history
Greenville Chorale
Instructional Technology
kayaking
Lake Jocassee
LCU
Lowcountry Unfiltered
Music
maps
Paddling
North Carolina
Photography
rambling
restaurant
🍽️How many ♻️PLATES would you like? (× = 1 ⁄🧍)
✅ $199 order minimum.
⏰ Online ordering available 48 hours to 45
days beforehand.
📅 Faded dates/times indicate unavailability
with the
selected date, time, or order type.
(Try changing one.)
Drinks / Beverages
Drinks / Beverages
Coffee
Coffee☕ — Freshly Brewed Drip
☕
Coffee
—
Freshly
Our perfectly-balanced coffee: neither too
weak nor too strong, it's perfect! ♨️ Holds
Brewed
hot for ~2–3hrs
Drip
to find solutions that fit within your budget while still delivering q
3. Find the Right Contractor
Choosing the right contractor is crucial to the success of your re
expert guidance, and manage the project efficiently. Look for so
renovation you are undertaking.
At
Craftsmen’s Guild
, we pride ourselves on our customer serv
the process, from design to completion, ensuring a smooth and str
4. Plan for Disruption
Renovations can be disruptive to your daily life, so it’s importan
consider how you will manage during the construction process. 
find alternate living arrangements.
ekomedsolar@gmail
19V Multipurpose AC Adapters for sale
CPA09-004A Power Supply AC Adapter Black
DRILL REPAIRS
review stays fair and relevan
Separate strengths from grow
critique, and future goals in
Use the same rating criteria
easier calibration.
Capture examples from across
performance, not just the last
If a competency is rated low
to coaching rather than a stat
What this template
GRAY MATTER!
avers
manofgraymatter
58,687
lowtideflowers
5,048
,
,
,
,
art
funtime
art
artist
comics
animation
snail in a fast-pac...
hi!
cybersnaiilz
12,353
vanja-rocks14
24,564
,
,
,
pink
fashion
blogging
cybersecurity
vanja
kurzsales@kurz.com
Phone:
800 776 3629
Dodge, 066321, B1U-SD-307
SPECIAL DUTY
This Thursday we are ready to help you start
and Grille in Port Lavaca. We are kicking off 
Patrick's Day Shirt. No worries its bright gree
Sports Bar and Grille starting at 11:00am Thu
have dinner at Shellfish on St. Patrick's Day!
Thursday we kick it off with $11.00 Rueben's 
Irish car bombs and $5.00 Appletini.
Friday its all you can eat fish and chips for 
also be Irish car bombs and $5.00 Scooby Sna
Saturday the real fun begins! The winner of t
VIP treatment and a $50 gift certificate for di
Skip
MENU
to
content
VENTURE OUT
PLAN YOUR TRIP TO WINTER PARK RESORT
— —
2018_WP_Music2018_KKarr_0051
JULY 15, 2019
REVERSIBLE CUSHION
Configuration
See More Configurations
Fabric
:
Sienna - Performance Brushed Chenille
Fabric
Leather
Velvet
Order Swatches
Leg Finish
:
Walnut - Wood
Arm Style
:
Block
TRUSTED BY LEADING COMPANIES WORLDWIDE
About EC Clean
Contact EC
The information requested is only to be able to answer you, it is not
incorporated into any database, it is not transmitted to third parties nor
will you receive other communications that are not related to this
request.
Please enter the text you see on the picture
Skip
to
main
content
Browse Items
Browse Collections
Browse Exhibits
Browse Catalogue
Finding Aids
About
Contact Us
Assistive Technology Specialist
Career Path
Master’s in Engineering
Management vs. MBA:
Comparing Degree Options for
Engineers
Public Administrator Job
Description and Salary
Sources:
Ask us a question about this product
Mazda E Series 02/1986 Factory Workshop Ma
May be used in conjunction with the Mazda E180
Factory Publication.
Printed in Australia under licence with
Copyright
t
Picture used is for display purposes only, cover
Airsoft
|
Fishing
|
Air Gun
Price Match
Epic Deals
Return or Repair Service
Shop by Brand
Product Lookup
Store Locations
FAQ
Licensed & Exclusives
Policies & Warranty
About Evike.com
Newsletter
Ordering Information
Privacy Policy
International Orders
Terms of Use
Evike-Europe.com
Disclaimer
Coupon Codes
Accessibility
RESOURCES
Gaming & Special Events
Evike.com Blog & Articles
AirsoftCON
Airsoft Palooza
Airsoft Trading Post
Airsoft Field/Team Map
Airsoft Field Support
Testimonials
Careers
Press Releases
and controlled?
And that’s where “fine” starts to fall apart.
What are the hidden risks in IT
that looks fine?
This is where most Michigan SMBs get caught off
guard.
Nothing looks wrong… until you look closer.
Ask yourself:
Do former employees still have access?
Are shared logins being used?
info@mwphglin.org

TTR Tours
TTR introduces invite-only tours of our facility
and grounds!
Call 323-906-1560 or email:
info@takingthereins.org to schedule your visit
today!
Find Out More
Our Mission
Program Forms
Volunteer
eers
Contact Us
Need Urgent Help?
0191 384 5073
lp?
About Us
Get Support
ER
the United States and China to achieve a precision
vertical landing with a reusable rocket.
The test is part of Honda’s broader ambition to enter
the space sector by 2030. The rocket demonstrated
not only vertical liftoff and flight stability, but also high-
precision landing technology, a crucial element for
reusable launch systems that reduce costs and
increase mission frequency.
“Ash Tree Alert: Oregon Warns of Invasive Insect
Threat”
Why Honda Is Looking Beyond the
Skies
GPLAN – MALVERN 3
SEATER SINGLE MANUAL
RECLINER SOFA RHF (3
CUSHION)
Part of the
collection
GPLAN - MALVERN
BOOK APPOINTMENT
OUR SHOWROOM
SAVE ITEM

Task -
Find each line in the entries above that contains the word "vertical" with matching capitalization, and copy those lines out.

Exercise result -
vertical landing with a reusable rocket.
not only vertical liftoff and flight stability, but also high-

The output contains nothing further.